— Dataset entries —

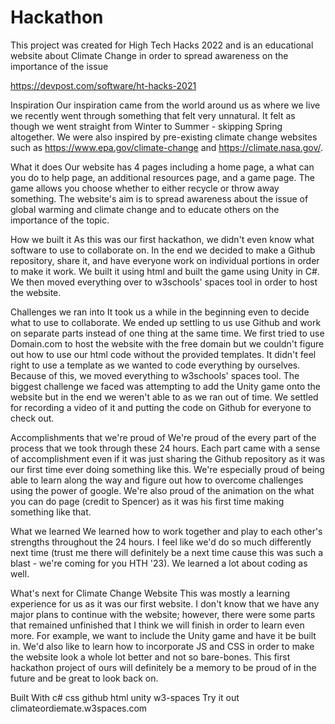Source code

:# Hackathon
This project was created for High Tech Hacks 2022 and is an educational website about Climate Change in order to spread awareness on the importance of the issue

https://devpost.com/software/ht-hacks-2021

Inspiration
Our inspiration came from the world around us as where we live we recently went through something that felt very unnatural. It felt as though we went straight from Winter to Summer - skipping Spring altogether. We were also inspired by pre-existing climate change websites such as https://www.epa.gov/climate-change and https://climate.nasa.gov/.

What it does
Our website has 4 pages including a home page, a what can you do to help page, an additional resources page, and a game page. The game allows you choose whether to either recycle or throw away something. The website's aim is to spread awareness about the issue of global warming and climate change and to educate others on the importance of the topic.

How we built it
As this was our first hackathon, we didn't even know what software to use to collaborate on. In the end we decided to make a Github repository, share it, and have everyone work on individual portions in order to make it work. We built it using html and built the game using Unity in C#. We then moved everything over to w3schools' spaces tool in order to host the website.

Challenges we ran into
It took us a while in the beginning even to decide what to use to collaborate. We ended up settling to us use Github and work on separate parts instead of one thing at the same time. We first tried to use Domain.com to host the website with the free domain but we couldn't figure out how to use our html code without the provided templates. It didn't feel right to use a template as we wanted to code everything by ourselves. Because of this, we moved everything to w3schools' spaces tool. The biggest challenge we faced was attempting to add the Unity game onto the website but in the end we weren't able to as we ran out of time. We settled for recording a video of it and putting the code on Github for everyone to check out.

Accomplishments that we're proud of
We're proud of the every part of the process that we took through these 24 hours. Each part came with a sense of accomplishment even if it was just sharing the Github repository as it was our first time ever doing something like this. We're especially proud of being able to learn along the way and figure out how to overcome challenges using the power of google. We're also proud of the animation on the what you can do page (credit to Spencer) as it was his first time making something like that.

What we learned
We learned how to work together and play to each other's strengths throughout the 24 hours. I feel like we'd do so much differently next time (trust me there will definitely be a next time cause this was such a blast - we're coming for you HTH '23). We learned a lot about coding as well.

What's next for Climate Change Website
This was mostly a learning experience for us as it was our first website. I don't know that we have any major plans to continue with the website; however, there were some parts that remained unfinished that I think we will finish in order to learn even more. For example, we want to include the Unity game and have it be built in. We'd also like to learn how to incorporate JS and CSS in order to make the website look a whole lot better and not so bare-bones. This first hackathon project of ours will definitely be a memory to be proud of in the future and be great to look back on.

Built With
c#
css
github
html
unity
w3-spaces
Try it out
 climateordiemate.w3spaces.com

— What the task asks —
Reproduce every record exactly; images stay out.

— Response to the exercise —
Source code

:# Hackathon
This project was created for High Tech Hacks 2022 and is an educational website about Climate Change in order to spread awareness on the importance of the issue

https://devpost.com/software/ht-hacks-2021

Inspiration
Our inspiration came from the world around us as where we live we recently went through something that felt very unnatural. It felt as though we went straight from Winter to Summer - skipping Spring altogether. We were also inspired by pre-existing climate change websites such as https://www.epa.gov/climate-change and https://climate.nasa.gov/.

What it does
Our website has 4 pages including a home page, a what can you do to help page, an additional resources page, and a game page. The game allows you choose whether to either recycle or throw away something. The website's aim is to spread awareness about the issue of global warming and climate change and to educate others on the importance of the topic.

How we built it
As this was our first hackathon, we didn't even know what software to use to collaborate on. In the end we decided to make a Github repository, share it, and have everyone work on individual portions in order to make it work. We built it using html and built the game using Unity in C#. We then moved everything over to w3schools' spaces tool in order to host the website.

Challenges we ran into
It took us a while in the beginning even to decide what to use to collaborate. We ended up settling to us use Github and work on separate parts instead of one thing at the same time. We first tried to use Domain.com to host the website with the free domain but we couldn't figure out how to use our html code without the provided templates. It didn't feel right to use a template as we wanted to code everything by ourselves. Because of this, we moved everything to w3schools' spaces tool. The biggest challenge we faced was attempting to add the Unity game onto the website but in the end we weren't able to as we ran out of time. We settled for recording a video of it and putting the code on Github for everyone to check out.

Accomplishments that we're proud of
We're proud of the every part of the process that we took through these 24 hours. Each part came with a sense of accomplishment even if it was just sharing the Github repository as it was our first time ever doing something like this. We're especially proud of being able to learn along the way and figure out how to overcome challenges using the power of google. We're also proud of the animation on the what you can do page (credit to Spencer) as it was his first time making something like that.

What we learned
We learned how to work together and play to each other's strengths throughout the 24 hours. I feel like we'd do so much differently next time (trust me there will definitely be a next time cause this was such a blast - we're coming for you HTH '23). We learned a lot about coding as well.

What's next for Climate Change Website
This was mostly a learning experience for us as it was our first website. I don't know that we have any major plans to continue with the website; however, there were some parts that remained unfinished that I think we will finish in order to learn even more. For example, we want to include the Unity game and have it be built in. We'd also like to learn how to incorporate JS and CSS in order to make the website look a whole lot better and not so bare-bones. This first hackathon project of ours will definitely be a memory to be proud of in the future and be great to look back on.

Built With
c#
css
github
html
unity
w3-spaces
Try it out
 climateordiemate.w3spaces.com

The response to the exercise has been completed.